James Shepley, Former President of Time Inc.
NEW YORK (AP) _ James Robinson Shepley, a reporter who rose through the ranks to become president of Time Inc. from 1969 to 1980, died of complications from cancer Wednesday at a clinic in Houston, Time announced. He was 71.
Shepley, who lived in Hartfield, Va., after retiring from Time Inc., led the company through a period of expansion that included a push into promising new video fields in the 1970s.
The announcement from Time Inc. described Shepley as a ″brusque but decisive manager″ who rose to the publishing company’s top executive post despite a lack of formal business training.
During his tenure as president, the company launched Money and People magazines, revived Life as a monthly after suspending it as a weekly, bought the Book-of-the-Month Club and the American Television and Communications Corp. and developed Home Box Office as the first national pay television service.
It also acquired Temple Industries and Inland Container, two forest products companies that were later spun off to Time Inc.’s shareholders.
Born in Harrisburg, Pa., Shepley worked at the Harrisburg Daily Patriot, the Pittsburgh Press and United Press before being hired by Time magazine in 1942 as a correspondent in the Washington bureau.
He was a war correspondent in both the as commissioned an Army captain at the end of the war and was attached to Chief of Staff George C. Marshall, with whom he collaborated on the official report of World War II.
In 1954, Shepley was co-author of ″The Hydrogen Bomb″ with Life correspondent Clay Blair Jr.

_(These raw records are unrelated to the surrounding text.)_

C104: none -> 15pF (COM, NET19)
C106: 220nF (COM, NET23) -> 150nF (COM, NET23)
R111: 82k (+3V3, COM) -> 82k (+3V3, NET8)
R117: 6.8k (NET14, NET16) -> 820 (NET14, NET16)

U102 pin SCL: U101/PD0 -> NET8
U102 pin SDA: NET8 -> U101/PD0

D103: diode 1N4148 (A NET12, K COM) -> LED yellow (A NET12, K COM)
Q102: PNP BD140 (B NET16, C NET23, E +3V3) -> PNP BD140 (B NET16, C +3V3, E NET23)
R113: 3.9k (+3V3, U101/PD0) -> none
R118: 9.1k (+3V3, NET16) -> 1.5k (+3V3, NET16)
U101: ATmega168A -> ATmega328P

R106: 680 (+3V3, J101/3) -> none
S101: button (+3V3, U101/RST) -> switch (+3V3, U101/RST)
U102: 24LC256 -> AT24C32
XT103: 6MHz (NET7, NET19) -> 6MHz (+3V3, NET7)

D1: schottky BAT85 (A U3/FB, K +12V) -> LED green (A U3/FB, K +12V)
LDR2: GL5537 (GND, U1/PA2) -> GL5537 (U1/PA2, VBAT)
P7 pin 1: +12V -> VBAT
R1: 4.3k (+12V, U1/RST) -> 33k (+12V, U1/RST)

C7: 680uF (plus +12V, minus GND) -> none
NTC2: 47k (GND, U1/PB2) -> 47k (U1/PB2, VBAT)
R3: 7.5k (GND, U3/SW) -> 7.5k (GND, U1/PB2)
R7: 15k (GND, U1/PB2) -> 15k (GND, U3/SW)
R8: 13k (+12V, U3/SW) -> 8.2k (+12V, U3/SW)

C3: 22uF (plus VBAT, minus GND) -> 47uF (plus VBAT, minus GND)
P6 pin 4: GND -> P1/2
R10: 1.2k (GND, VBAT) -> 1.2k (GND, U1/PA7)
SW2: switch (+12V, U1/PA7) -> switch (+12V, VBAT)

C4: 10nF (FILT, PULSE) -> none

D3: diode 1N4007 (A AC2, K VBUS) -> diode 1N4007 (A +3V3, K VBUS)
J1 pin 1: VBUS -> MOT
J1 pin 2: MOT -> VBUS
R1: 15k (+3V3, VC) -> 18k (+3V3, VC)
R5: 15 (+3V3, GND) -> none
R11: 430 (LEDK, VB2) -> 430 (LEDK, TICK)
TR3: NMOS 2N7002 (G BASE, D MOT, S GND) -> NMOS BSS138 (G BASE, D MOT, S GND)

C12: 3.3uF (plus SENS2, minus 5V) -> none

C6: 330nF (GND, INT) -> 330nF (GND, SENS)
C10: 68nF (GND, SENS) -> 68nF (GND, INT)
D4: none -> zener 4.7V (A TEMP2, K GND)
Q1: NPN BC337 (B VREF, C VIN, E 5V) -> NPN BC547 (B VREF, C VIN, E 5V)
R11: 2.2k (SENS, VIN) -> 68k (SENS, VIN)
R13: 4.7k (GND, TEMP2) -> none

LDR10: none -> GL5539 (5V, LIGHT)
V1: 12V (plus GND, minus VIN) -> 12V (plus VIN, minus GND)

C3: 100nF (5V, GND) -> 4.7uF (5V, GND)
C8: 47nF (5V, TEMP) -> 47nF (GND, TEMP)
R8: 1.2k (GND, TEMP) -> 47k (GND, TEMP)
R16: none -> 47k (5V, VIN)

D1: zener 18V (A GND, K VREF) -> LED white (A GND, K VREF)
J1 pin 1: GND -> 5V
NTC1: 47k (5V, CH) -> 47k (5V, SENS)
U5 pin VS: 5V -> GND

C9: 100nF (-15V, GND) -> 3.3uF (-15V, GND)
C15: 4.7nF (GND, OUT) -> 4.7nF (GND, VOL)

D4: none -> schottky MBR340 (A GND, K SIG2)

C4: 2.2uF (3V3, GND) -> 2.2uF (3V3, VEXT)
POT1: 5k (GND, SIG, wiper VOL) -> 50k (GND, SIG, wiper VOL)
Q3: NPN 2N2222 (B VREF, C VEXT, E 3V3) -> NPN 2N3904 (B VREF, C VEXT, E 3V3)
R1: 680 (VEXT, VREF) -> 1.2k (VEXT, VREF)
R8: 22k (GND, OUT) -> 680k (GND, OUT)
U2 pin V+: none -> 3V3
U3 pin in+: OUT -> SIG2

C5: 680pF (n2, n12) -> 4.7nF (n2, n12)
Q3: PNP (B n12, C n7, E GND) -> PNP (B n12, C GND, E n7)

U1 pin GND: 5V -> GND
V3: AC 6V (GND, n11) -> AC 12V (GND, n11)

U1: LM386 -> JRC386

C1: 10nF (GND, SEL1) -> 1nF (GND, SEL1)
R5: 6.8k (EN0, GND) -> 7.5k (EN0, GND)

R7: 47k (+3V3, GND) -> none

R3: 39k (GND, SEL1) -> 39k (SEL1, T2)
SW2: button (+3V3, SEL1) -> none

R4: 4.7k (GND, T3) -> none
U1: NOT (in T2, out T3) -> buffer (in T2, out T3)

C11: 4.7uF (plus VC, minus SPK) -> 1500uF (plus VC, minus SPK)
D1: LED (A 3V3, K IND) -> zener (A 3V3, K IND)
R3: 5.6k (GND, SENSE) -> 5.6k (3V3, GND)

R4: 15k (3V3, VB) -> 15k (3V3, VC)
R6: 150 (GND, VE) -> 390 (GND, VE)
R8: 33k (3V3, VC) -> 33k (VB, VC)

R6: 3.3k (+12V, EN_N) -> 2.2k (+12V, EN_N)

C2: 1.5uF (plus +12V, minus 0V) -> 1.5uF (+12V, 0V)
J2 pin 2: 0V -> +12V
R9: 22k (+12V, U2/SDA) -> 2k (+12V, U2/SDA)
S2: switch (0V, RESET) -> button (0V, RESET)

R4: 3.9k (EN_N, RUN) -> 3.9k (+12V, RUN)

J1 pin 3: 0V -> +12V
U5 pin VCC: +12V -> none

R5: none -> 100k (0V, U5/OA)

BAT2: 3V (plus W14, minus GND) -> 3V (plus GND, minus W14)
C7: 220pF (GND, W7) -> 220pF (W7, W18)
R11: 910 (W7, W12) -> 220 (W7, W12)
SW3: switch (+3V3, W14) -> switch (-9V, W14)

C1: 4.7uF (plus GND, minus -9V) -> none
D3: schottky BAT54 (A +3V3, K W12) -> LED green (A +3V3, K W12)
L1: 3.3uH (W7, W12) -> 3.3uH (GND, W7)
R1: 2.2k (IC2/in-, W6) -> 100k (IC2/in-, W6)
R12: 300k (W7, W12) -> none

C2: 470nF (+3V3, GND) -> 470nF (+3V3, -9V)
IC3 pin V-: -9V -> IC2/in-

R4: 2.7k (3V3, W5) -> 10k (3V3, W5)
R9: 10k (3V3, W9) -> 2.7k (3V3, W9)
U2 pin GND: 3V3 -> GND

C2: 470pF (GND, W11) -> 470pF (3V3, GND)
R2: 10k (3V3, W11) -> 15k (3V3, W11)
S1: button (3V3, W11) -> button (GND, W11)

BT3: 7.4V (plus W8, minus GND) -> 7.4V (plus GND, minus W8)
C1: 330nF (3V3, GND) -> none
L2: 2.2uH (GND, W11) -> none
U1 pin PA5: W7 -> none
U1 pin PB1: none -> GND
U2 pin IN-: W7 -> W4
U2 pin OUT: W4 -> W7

In 1956, he interviewed Secretary of State John Foster Dulles for Life; the story made Page 1 news and introduced ″brinkmanship″ into the Cold War lexicon.
As an executive, Shepley rose from assistant publisher of Life to publisher of Fortune and then of Time magazine before being chosen president of Time Inc. in 1969.
After stepping down as president in 1980, he remained on the Time board as chairman of its executive committee, and also was chairman and chief executive officer of The Washington Star, which Time Inc. owned for three years. He retired in 1982.
Shepley was a lifelong hunter, fisherman, aircraft pilot and sailor. He remained active on numerous corporate boards after his retirement.
He is survived by his wife, the former Yvonne Hudson; two sons, six daughters and 15 grandchildren.
A memorial service will be held at St. Alban’s Church in Washington, D.C., next Wednesday.